Historic Odessa Facts
In 1845, a runaway slave named Sam was hidden by Mary Corbit behind this tiny door in the attic of the Corbit-Sharp house. When local authorities came looking for Sam, they did not consider checking behind such a small door. Sam was able to continue his journey north to Pennsylvania and freedom.
Colonial Revival style garden pineapple gate ornament at the entry of the Corbit-Sharp House.
Because the Corbit-Sharp house remained in the Corbit family until the mid-20th century, we know an exceptional amount about the home's history and furnishings. Many pieces on display are original to the house, including this chest of drawers in the guest bedroom.
Interior cornice in the Corbit-Sharp House with mutule blocks, a Georgian feature borrowed from Greek Doric architecture. Mutule blocks can also be seen in Philadelphia’s Independence Hall.
Georgian houses displayed a strict symmetry with a paneled door as a centerpiece capped by an elaborate crown or pediment. The decorative crown (entablature) and fanlight transom window are indications of the Corbit's wealth.
This rare example of hand-painted Chinese wallpaper is from the dining room of the Corbit-Sharp House (1774). The wallpaper is a good example of the kind of unique export product made in the 18th century that helped to establish the popularity of wallpaper in England and America.
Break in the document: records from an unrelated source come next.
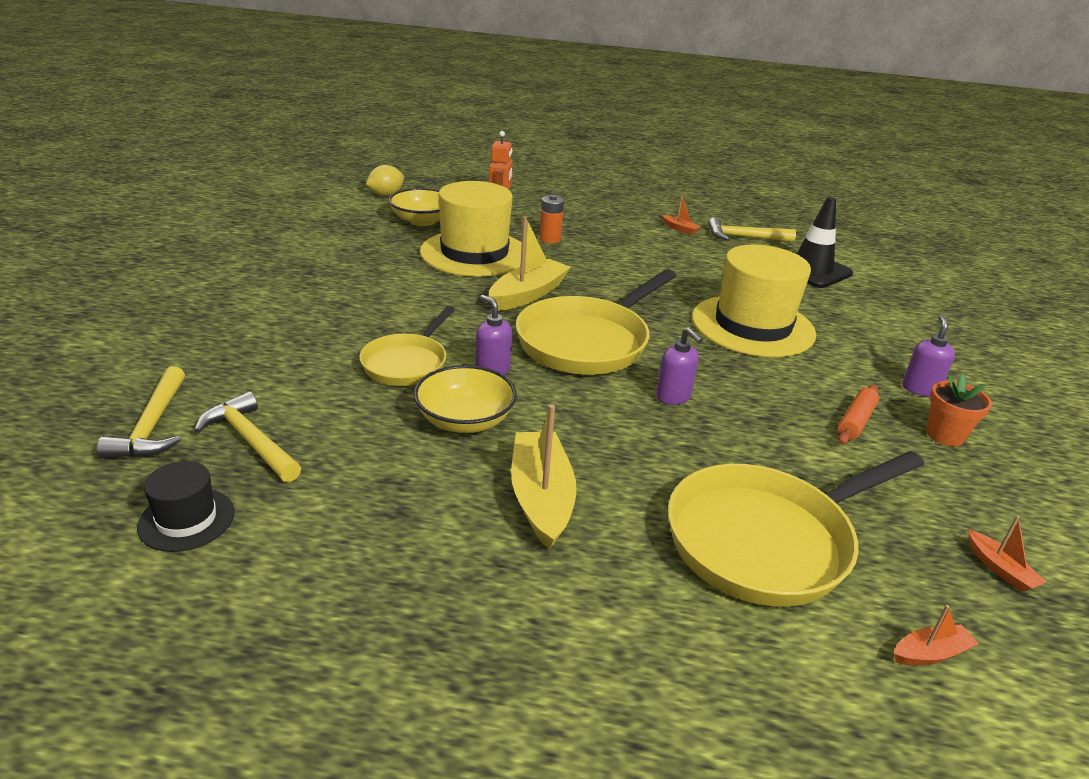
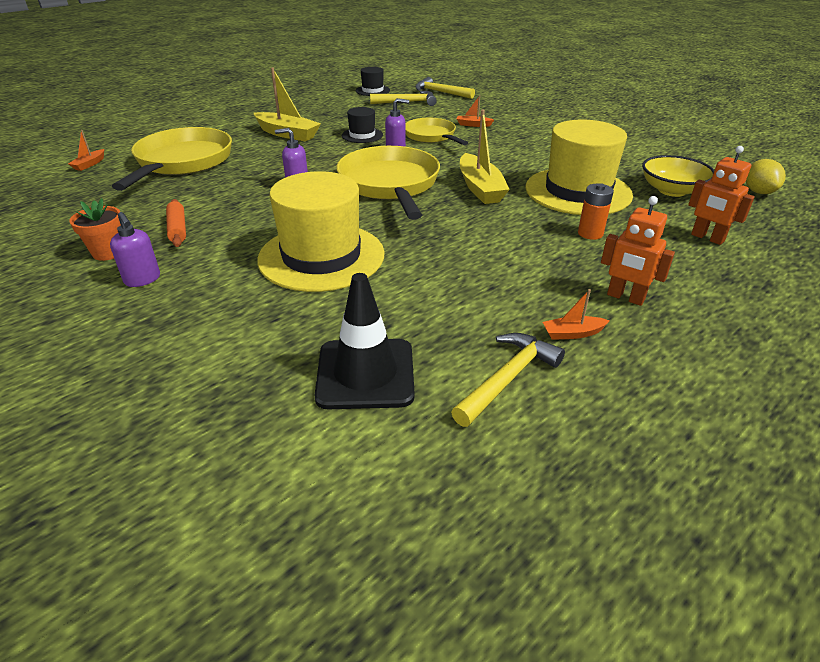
camera: 130 degrees right, 5 degrees up
yellow bowl [414,365,517,433] -> black hat [342,107,383,143]
orange boat [969,515,1046,592] -> orange boat moved to [457,95,494,127]
none -> orange robot [601,196,675,306]

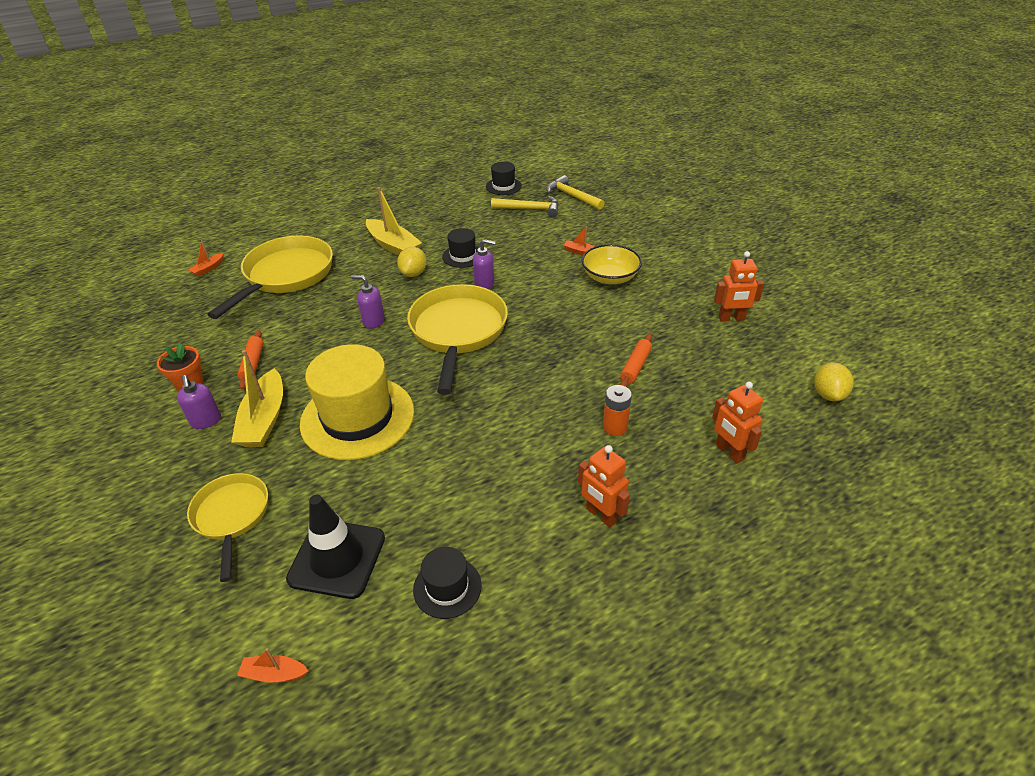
camera: 15 degrees right, 5 degrees up
yellow pan [406,118,468,145] -> yellow pan moved to [187,473,268,582]
yellow hammer [451,333,565,427] -> black hat [413,547,482,619]
yellow boat [460,110,510,204] -> yellow boat moved to [231,350,283,447]
yellow hat [525,120,633,215] -> orange rolling pin [620,334,652,387]
orange boat [543,289,610,340] -> orange boat moved to [237,648,308,683]
yellow bowl [642,155,714,197] -> yellow bowl moved to [581,244,642,284]
none -> yellow lemon [397,247,427,277]
none -> orange robot [714,251,764,322]

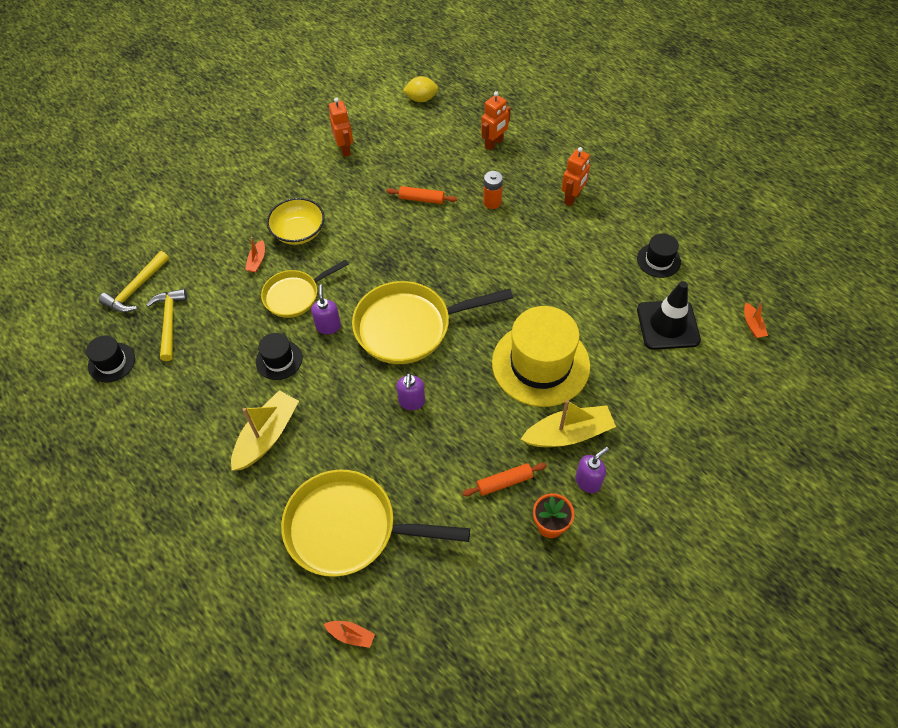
camera: 105 degrees left, 15 degrees up
yellow pan [187,473,268,582] -> yellow pan moved to [261,260,349,318]
yellow lemon [397,247,427,277] -> none

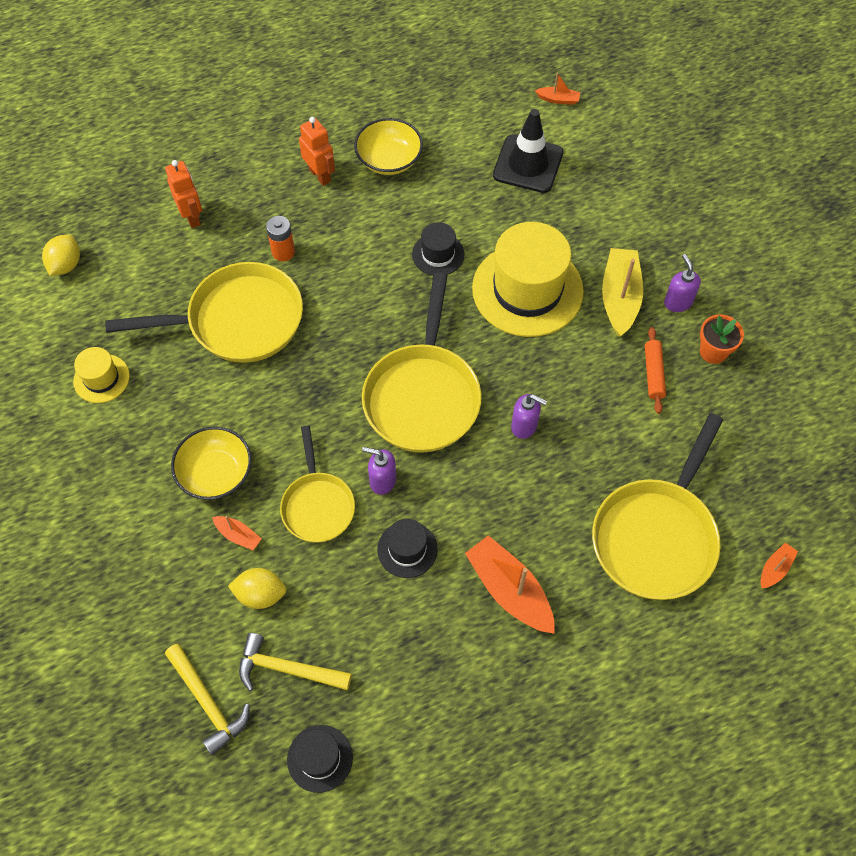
camera: 70 degrees left, 5 degrees up
yellow boat [231,391,299,471] -> orange boat [465,535,555,634]
orange robot [329,97,353,157] -> yellow hat [73,347,130,403]
orange rolling pin [386,186,457,204] -> yellow pan [105,262,303,363]
black hat [637,233,681,278] -> black hat moved to [412,222,465,276]
none -> yellow lemon [228,568,287,609]
none -> yellow bowl [354,118,423,175]

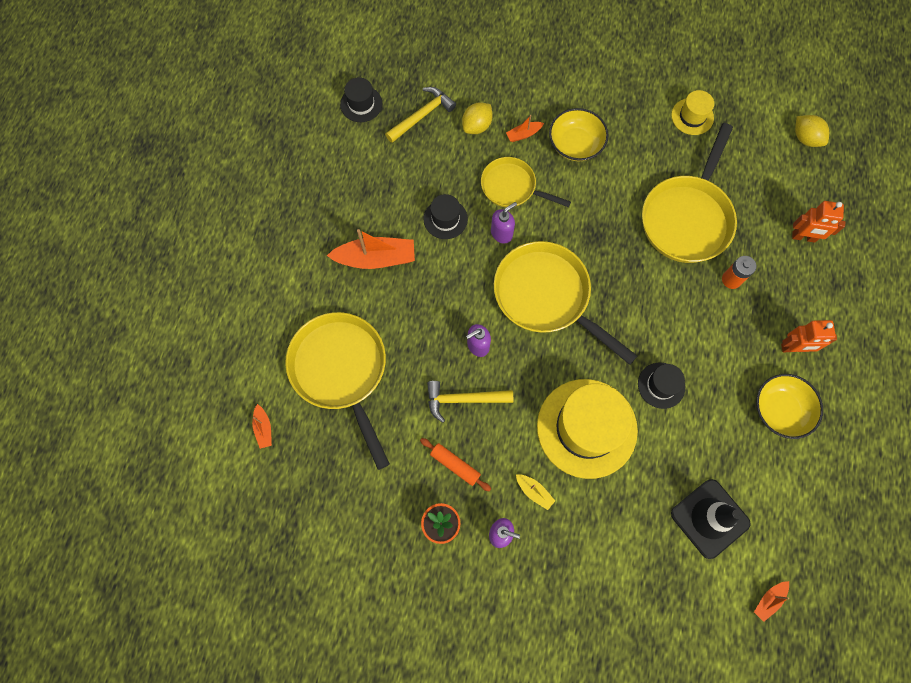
camera: 125 degrees right, 10 degrees up
yellow hammer [165,644,250,755] -> yellow hammer moved to [427,381,513,423]
yellow boat [602,248,643,337] -> yellow boat [516,474,555,510], size x0.49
The firm of Pomeroy and Beers produced an atlas in 1868 called the Atlas of the State of Delaware. It was the first atlas ever published of the State of Delaware. The multi-page atlas included counties, major towns and cities including Odessa, DE.
The wood water pump in front of the Historic Pump House c.1780 is indicative of the public nature of the center of town. The pump was a necessity for thirsty travelers who otherwise would have had to beg a drink from a resident or purchase it at a livery stable or tavern.